======== AVAILABLE DATA ========

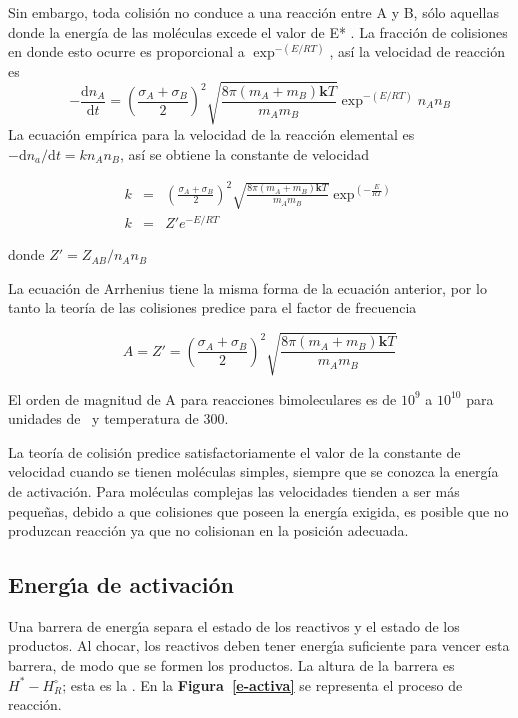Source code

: Sin embargo, toda colisión no conduce a una reacción entre A y B, sólo aquellas donde la energía de las moléculas excede el valor de E* . La fracción de colisiones en donde esto ocurre es proporcional a \( \exp^{-(E/RT)} \), así  la velocidad de reacción es
\begin{equation}
 -\frac{\mathrm{d}n_A}{\mathrm{d}t}=\left(\frac{ \sigma_A+ \sigma_B }{ 2 }\right)^2 \sqrt{\frac{8 \pi(m_A+m_B)\textbf{k}T }{m_Am_B}} \exp^{-(E/RT)} n_An_B 
\end{equation}
La ecuación empírica para la velocidad de la reacción elemental es \( -\mathrm{d}n_a/\mathrm{d}t=kn_An_B \), así se obtiene la constante de velocidad

\begin{eqnarray}
 k&=&\left(\frac{ \sigma_A+ \sigma_B }{ 2 }\right)^2 \sqrt{\frac{8 \pi(m_A+m_B)\textbf{k}T }{m_Am_B}} \exp^{(-\frac{E}{RT})} \\
 k&=&Z'e^{-E/RT}
\end{eqnarray}

donde \( Z'=Z_{AB}/n_An_B \)

La ecuación de Arrhenius  tiene la misma forma de la ecuación anterior, por lo tanto la teoría de las colisiones predice para el factor de frecuencia 

\begin{equation}
A=Z'= \left(\frac{ \sigma_A+ \sigma_B }{ 2 }\right)^2 \sqrt{\frac{8 \pi(m_A+m_B)\textbf{k}T }{m_Am_B}}
\end{equation}

El orden de magnitud de A para reacciones bimoleculares es de $10^9$ a $10^{10}$ para unidades de \mole\per\liter~y temperatura de 300\kelvin.

La teoría de colisión predice satisfactoriamente el valor de la constante de velocidad cuando se tienen moléculas simples, siempre que se conozca la energía de activación. Para moléculas complejas las velocidades tienden a ser más pequeñas, debido a que  colisiones que poseen la energía exigida, es posible que no produzcan reacción ya que no colisionan en la posición adecuada.

\subsection{Energ\'{\i}a de activaci\'on}

Una barrera de energ\'{\i}a separa el estado de los reactivos y el estado de los productos. Al chocar, los reactivos deben tener energ\'{\i}a suficiente para  vencer esta barrera, de modo que se formen los productos. La altura de la barrera es $H^* - H^\circ _R$; esta es la .
  En la \textbf{Figura~\ref{e-activa}} se representa el proceso de reacci\'on. 

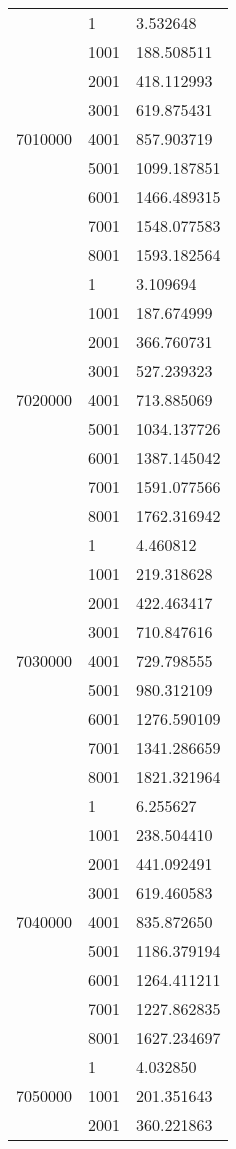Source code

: \begin{table}[htb!]
\begin{tabular}{lll}
\multirow[c]{9}{*}{7010000} & 1 & 3.532648 \\
 & 1001 & 188.508511 \\
 & 2001 & 418.112993 \\
 & 3001 & 619.875431 \\
 & 4001 & 857.903719 \\
 & 5001 & 1099.187851 \\
 & 6001 & 1466.489315 \\
 & 7001 & 1548.077583 \\
 & 8001 & 1593.182564 \\
\multirow[c]{9}{*}{7020000} & 1 & 3.109694 \\
 & 1001 & 187.674999 \\
 & 2001 & 366.760731 \\
 & 3001 & 527.239323 \\
 & 4001 & 713.885069 \\
 & 5001 & 1034.137726 \\
 & 6001 & 1387.145042 \\
 & 7001 & 1591.077566 \\
 & 8001 & 1762.316942 \\
\multirow[c]{9}{*}{7030000} & 1 & 4.460812 \\
 & 1001 & 219.318628 \\
 & 2001 & 422.463417 \\
 & 3001 & 710.847616 \\
 & 4001 & 729.798555 \\
 & 5001 & 980.312109 \\
 & 6001 & 1276.590109 \\
 & 7001 & 1341.286659 \\
 & 8001 & 1821.321964 \\
\multirow[c]{9}{*}{7040000} & 1 & 6.255627 \\
 & 1001 & 238.504410 \\
 & 2001 & 441.092491 \\
 & 3001 & 619.460583 \\
 & 4001 & 835.872650 \\
 & 5001 & 1186.379194 \\
 & 6001 & 1264.411211 \\
 & 7001 & 1227.862835 \\
 & 8001 & 1627.234697 \\
\multirow[c]{9}{*}{7050000} & 1 & 4.032850 \\
 & 1001 & 201.351643 \\
 & 2001 & 360.221863 \\

\end{tabular}
\end{table}
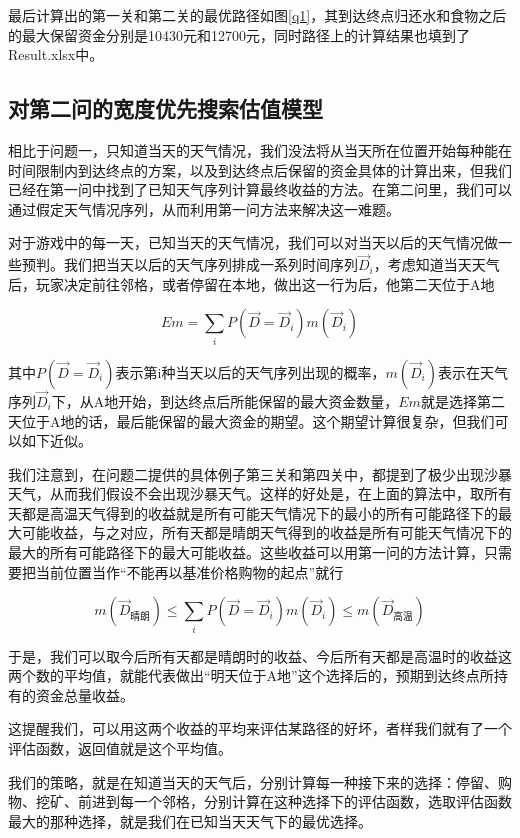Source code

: \documentclass[withoutpreface,bwprint]{cumcmthesis} %
\begin{document}
最后计算出的第一关和第二关的最优路径如图\ref{q1}，其到达终点归还水和食物之后的最大保留资金分别是10430元和12700元，同时路径上的计算结果也填到了Result.xlsx中。

\subsection{对第二问的宽度优先搜索估值模型}

相比于问题一，只知道当天的天气情况，我们没法将从当天所在位置开始每种能在时间限制内到达终点的方案，以及到达终点后保留的资金具体的计算出来，但我们已经在第一问中找到了已知天气序列计算最终收益的方法。在第二问里，我们可以通过假定天气情况序列，从而利用第一问方法来解决这一难题。

对于游戏中的每一天，已知当天的天气情况，我们可以对当天以后的天气情况做一些预判。我们把当天以后的天气序列排成一系列时间序列\(\overrightarrow{D}_i\)，考虑知道当天天气后，玩家决定前往邻格，或者停留在本地，做出这一行为后，他第二天位于A地

\[
    E m=\sum_i P(\overrightarrow{D}=\overrightarrow{D}_i)m(\overrightarrow{D}_i)
\]

其中\(P(\overrightarrow{D}=\overrightarrow{D}_i)\)表示第i种当天以后的天气序列出现的概率，\(m(\overrightarrow{D}_i)\)表示在天气序列\(\overrightarrow{D}_i\)下，从A地开始，到达终点后所能保留的最大资金数量，\(E m\)就是选择第二天位于A地的话，最后能保留的最大资金的期望。这个期望计算很复杂，但我们可以如下近似。

我们注意到，在问题二提供的具体例子第三关和第四关中，都提到了极少出现沙暴天气，从而我们假设不会出现沙暴天气。这样的好处是，在上面的算法中，取所有天都是高温天气得到的收益就是所有可能天气情况下的最小的所有可能路径下的最大可能收益，与之对应，所有天都是晴朗天气得到的收益是所有可能天气情况下的最大的所有可能路径下的最大可能收益。这些收益可以用第一问的方法计算，只需要把当前位置当作“不能再以基准价格购物的起点”就行

\[
    m(\overrightarrow{D}_{\text{晴朗}}) \leq \sum_i P(\overrightarrow{D}=\overrightarrow{D}_i)m(\overrightarrow{D}_i) \leq m(\overrightarrow{D}_{\text{高温}})
\]

于是，我们可以取今后所有天都是晴朗时的收益、今后所有天都是高温时的收益这两个数的平均值，就能代表做出“明天位于A地”这个选择后的，预期到达终点所持有的资金总量收益。

这提醒我们，可以用这两个收益的平均来评估某路径的好坏，者样我们就有了一个评估函数，返回值就是这个平均值。

我们的策略，就是在知道当天的天气后，分别计算每一种接下来的选择：停留、购物、挖矿、前进到每一个邻格，分别计算在这种选择下的评估函数，选取评估函数最大的那种选择，就是我们在已知当天天气下的最优选择。
\end{document}
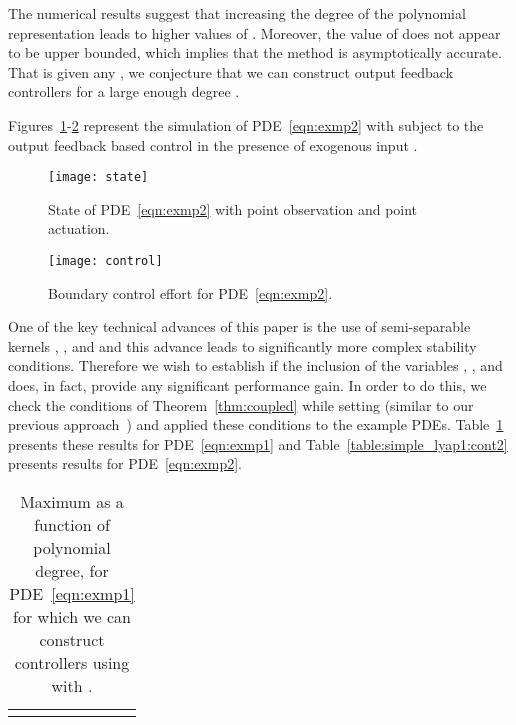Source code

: \documentclass[US letter, 9 pt, conference]{ieeeconf}  \usepackage{setspace}
\begin{document}
The numerical results suggest that increasing the degree  of the polynomial representation leads to higher values of . Moreover, the value of  does not appear to be upper bounded, which implies that the method is asymptotically accurate. That is given any , we conjecture that we can construct output feedback controllers for a large enough degree .

Figures~\ref{fig:1}-\ref{fig:2} represent the simulation of PDE~\eqref{eqn:exmp2} with  subject to the output feedback based control in the presence of exogenous input .
\begin{figure}[h!]
\vspace{-10pt}
    \centering
    \texttt{[image: state]}
    \vspace{-5pt}
\caption{State of PDE~\eqref{eqn:exmp2} with point observation and point actuation.}
\label{fig:1}
\end{figure}
\begin{figure}[h!]
\vspace{-10pt}
    \centering
    \texttt{[image: control]}
    \vspace{-5pt}
\caption{Boundary control effort  for PDE~\eqref{eqn:exmp2}.}
\label{fig:2}
\end{figure}

One of the key technical advances of this paper is the use of semi-separable kernels , ,  and  and this advance leads to significantly more complex stability conditions. Therefore we wish to establish if the inclusion of the variables , ,  and  does, in fact, provide any significant performance gain. In order to do this, we check the conditions of Theorem~\ref{thm:coupled} while setting  (similar to our previous approach~\cite{gahlawat2011designing}) and applied these conditions to the example PDEs.  Table~\ref{table:simple_lyap1:cont1} presents these results for PDE~\eqref{eqn:exmp1} and Table~\ref{table:simple_lyap1:cont2} presents results for PDE~\eqref{eqn:exmp2}.

\begin{table}{}
\caption{Maximum  as a function of polynomial degree,  for PDE~\eqref{eqn:exmp1} for which we can construct controllers using  with .}
\vspace{-10pt}
\begin{center}
    \begin{tabular}{l *{7}{c}}\hline
     &  &  &   \\ \hline
     &  &   & 
\end{tabular}
\end{center}
\label{table:simple_lyap1:cont1}
\end{table}
\end{document}
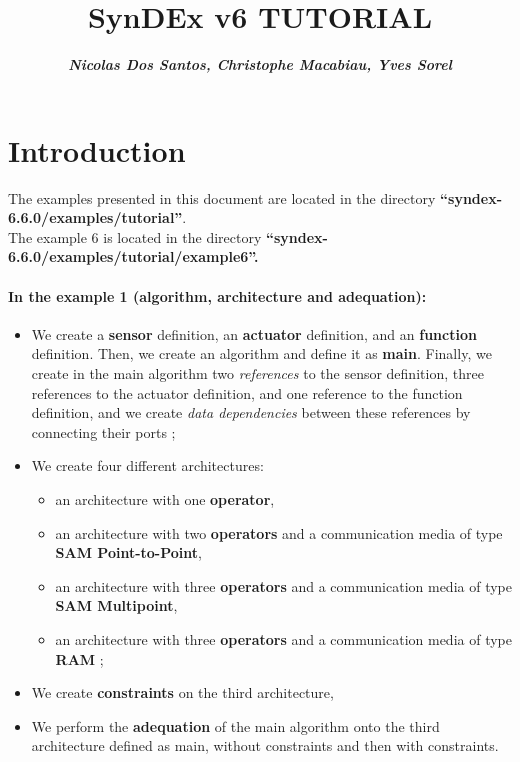 \documentclass[a4paper,twoside]{report}
\begin{document}
\title{\vskip 5cm
  {\huge SynDEx v6 TUTORIAL}\\
}
\author{
       \large \sl \bf  Nicolas Dos Santos, Christophe Macabiau, Yves Sorel \\
}

\maketitle


\cleardoublepage
\tableofcontents

\cleardoublepage
\chapter*{Introduction}

The examples presented in this document are located in the directory
\textbf{``syndex-6.6.0/examples/tutorial''}.\\ The example 6 is located in the
directory \textbf{``syndex-6.6.0/examples/tutorial/example6''.}

\medskip

\subsubsection{In the example 1 (algorithm, architecture and adequation):}
\begin{itemize}
\item We create a \textbf{sensor} definition, an \textbf{actuator} definition,
and an \textbf{function} definition. Then, we create an algorithm and define
it as \textbf{main}. Finally, we create in the main algorithm two
\textit{references} to the sensor definition, three references to the actuator
definition, and one reference to the function definition, and we create \textit{data
dependencies} between these references by connecting their ports ;

\item We create four different architectures: 
\begin{itemize}
\item an architecture with one \textbf{operator},
\item an architecture with two \textbf{operators} and a communication media of
type \textbf{SAM Point-to-Point},
\item an architecture with three \textbf{operators} and a communication media
of type \textbf{SAM Multipoint},
\item an architecture with three \textbf{operators} and a communication media
of type \textbf{RAM} ;
\end{itemize}

\item We create \textbf{constraints} on the third architecture,

\item We perform the \textbf{adequation} of the main algorithm onto the third
architecture defined as main, without constraints and then with constraints.
\end{itemize}
\end{document}
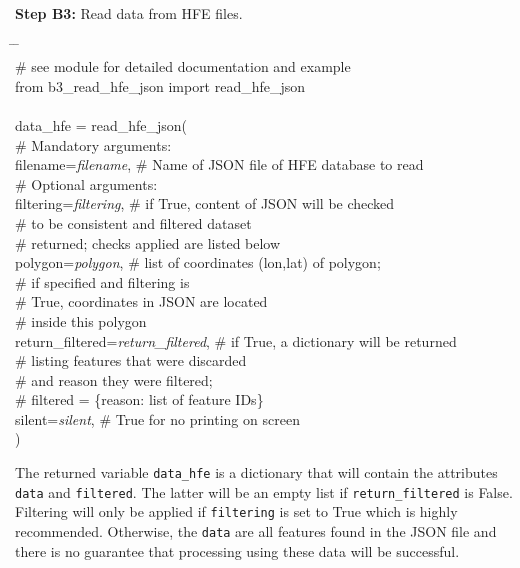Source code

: \documentclass[10pt,a4paper,titlepage,parskip]{scrartcl}
\newenvironment{ttfont}{\fontfamily{\ttdefault}\selectfont}{\par}
\newcommand{\GRAU}[1]{\textcolor{ufzgray2}{#1}}
\begin{document}
\textbf{Step B3:} Read data from HFE files.
\begin{framed}
	\vspace*{-1.2cm}
	\begin{ttfont}
		\begin{tabbing}
			\hspace{1.0cm} \= \hspace{5.9cm} \= \kill \\[4pt]
			\GRAU{\# see module for detailed documentation and example}\\
			from b3\_read\_hfe\_json import read\_hfe\_json\\
			\\
			data\_hfe = read\_hfe\_json(\\
			\> \GRAU{\# Mandatory arguments:}\\
			\> filename=\textit{filename}, \> \GRAU{\# Name of JSON file of HFE database to read} \\
			\> \GRAU{\# Optional arguments:}\\
			\> filtering=\textit{filtering}, \> \GRAU{\# if True, content of JSON will be checked}\\
			\> \> \GRAU{\# to be consistent and filtered dataset }\\
			\> \> \GRAU{\# returned; checks applied are listed below}\\
			\> polygon=\textit{polygon}, \> \GRAU{\# list of coordinates (lon,lat) of polygon;}\\
			\> \> \GRAU{\# if specified and filtering is}\\
			\> \> \GRAU{\# True, coordinates in JSON are located}\\
			\> \> \GRAU{\# inside this polygon}\\
			\> return\_filtered=\textit{return\_filtered}, \> \GRAU{\# if True, a dictionary will be returned }\\
			\> \> \GRAU{\# listing features that were discarded  }\\
			\> \> \GRAU{\# and reason they were filtered; }\\
			\> \> \GRAU{\# filtered = \{reason: list of feature IDs\}}\\
			\> silent=\textit{silent}, \> \GRAU{\# True for no printing on screen}\\
			\> ) \> 
		\end{tabbing}
	\end{ttfont}
	\vspace*{-0.3cm}
\end{framed}
\vspace*{-0.3cm}
The returned variable \texttt{data\_hfe} is a dictionary that will contain the attributes \texttt{data} and \texttt{filtered}. The latter will be an empty list if \texttt{return\_filtered} is False. Filtering will only be applied if \texttt{filtering} is set to True which is highly recommended. Otherwise, the \texttt{data} are all features found in the JSON file and there is no guarantee that processing using these data will be successful. 
\end{document}
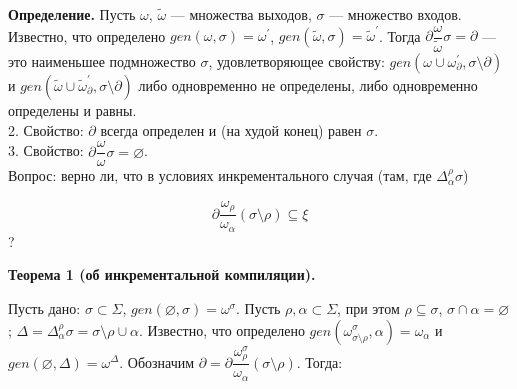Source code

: 





\hrulefill

\textbf{Определение.} Пусть $\omega$, $\tilde{\omega}$ --- множества выходов, $\sigma$ --- множество входов. Известно, что определено $gen(\omega, \sigma) = \omega^\prime$, $gen(\tilde{\omega}, \sigma) = \tilde{\omega}^\prime$. Тогда $\partial\dfrac{\omega}{\tilde{\omega}}\sigma = \partial$ --- это наименьшее подмножество $\sigma$, удовлетворяющее свойству: 
$gen(\omega \cup \omega^\prime_{\partial}, \sigma\setminus\partial)$ и
$gen(\tilde{\omega} \cup \tilde{\omega}^\prime_{\partial}, \sigma\setminus\partial)$ либо одновременно не определены, либо одновременно определены и равны. 
\\

2. Свойство: $\partial$ всегда определен и (на худой конец) равен $\sigma$.
\\

3. Свойство: $\partial\dfrac{\omega}{\omega}\sigma = \varnothing$.
\\

Вопрос: верно ли, что в условиях инкрементального случая (там, где $\Delta^\rho_\alpha\sigma$)

$$\partial\dfrac{\omega_\rho}{\omega_\alpha}(\sigma\setminus\rho)\subseteq\xi$$ ?

\begin{comment}
	\textbf{Доказательство:}

	\newcommand{\mypart}{\partial\dfrac{\omega_\rho}{\omega_\alpha}(\sigma\setminus\rho)}

	Докажем, что если $s \in \sigma\setminus\rho$, $s \notin \xi$, то $s \notin \mypart$. Обозначим $\tau = (\sigma\setminus\rho)\setminus\mypart$, тогда $\tau$ --- наибольшее подмножество $\sigma\setminus\rho$, такое, что $gen(\omega_\rho, \tau)$ определено $\Leftrightarrow$ $gen(\omega_\alpha, \tau)$ определено. Предположим, $s \in \mypart$, тогда $s \notin \tau$. Рассмотрим $gen(\omega_\rho, \tau)$.
\end{comment}

\newpage

\newcommand{\butpartial}{\sigma\setminus\rho\setminus\partial}

\textbf{Теорема 1 (об инкрементальной компиляции).}

Пусть дано: $\sigma \subset \Sigma$, $gen(\varnothing, \sigma) = \omega^\sigma$. Пусть $\rho, \alpha \subset \Sigma$, при этом $\rho \subseteq \sigma$, $\sigma \cap \alpha = \varnothing$; $\Delta = \Delta^\rho_\alpha\sigma = \sigma\setminus\rho\cup\alpha$. Известно, что определено $gen(\omega^\sigma_{\sigma\setminus\rho}, \alpha) = \omega_\alpha$ и $gen(\varnothing, \Delta) = \omega^\Delta$. Обозначим $\partial = \partial\dfrac{\omega^\sigma_\rho}{\omega_\alpha}(\sigma\setminus\rho)$.
Тогда:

========

__WHAT THE TASK REQUIRES__
Repeat exactly and only the lines from the start of the data above through the line that holds "El orden de", inclusive. Pictures do not belong in the copy.

__TASK OUTPUT__
Source code

: Sin embargo, toda colisión no conduce a una reacción entre A y B, sólo aquellas donde la energía de las moléculas excede el valor de E* . La fracción de colisiones en donde esto ocurre es proporcional a \( \exp^{-(E/RT)} \), así  la velocidad de reacción es
\begin{equation}
 -\frac{\mathrm{d}n_A}{\mathrm{d}t}=\left(\frac{ \sigma_A+ \sigma_B }{ 2 }\right)^2 \sqrt{\frac{8 \pi(m_A+m_B)\textbf{k}T }{m_Am_B}} \exp^{-(E/RT)} n_An_B 
\end{equation}
La ecuación empírica para la velocidad de la reacción elemental es \( -\mathrm{d}n_a/\mathrm{d}t=kn_An_B \), así se obtiene la constante de velocidad

\begin{eqnarray}
 k&=&\left(\frac{ \sigma_A+ \sigma_B }{ 2 }\right)^2 \sqrt{\frac{8 \pi(m_A+m_B)\textbf{k}T }{m_Am_B}} \exp^{(-\frac{E}{RT})} \\
 k&=&Z'e^{-E/RT}
\end{eqnarray}

donde \( Z'=Z_{AB}/n_An_B \)

La ecuación de Arrhenius  tiene la misma forma de la ecuación anterior, por lo tanto la teoría de las colisiones predice para el factor de frecuencia 

\begin{equation}
A=Z'= \left(\frac{ \sigma_A+ \sigma_B }{ 2 }\right)^2 \sqrt{\frac{8 \pi(m_A+m_B)\textbf{k}T }{m_Am_B}}
\end{equation}

El orden de magnitud de A para reacciones bimoleculares es de $10^9$ a $10^{10}$ para unidades de \mole\per\liter~y temperatura de 300\kelvin.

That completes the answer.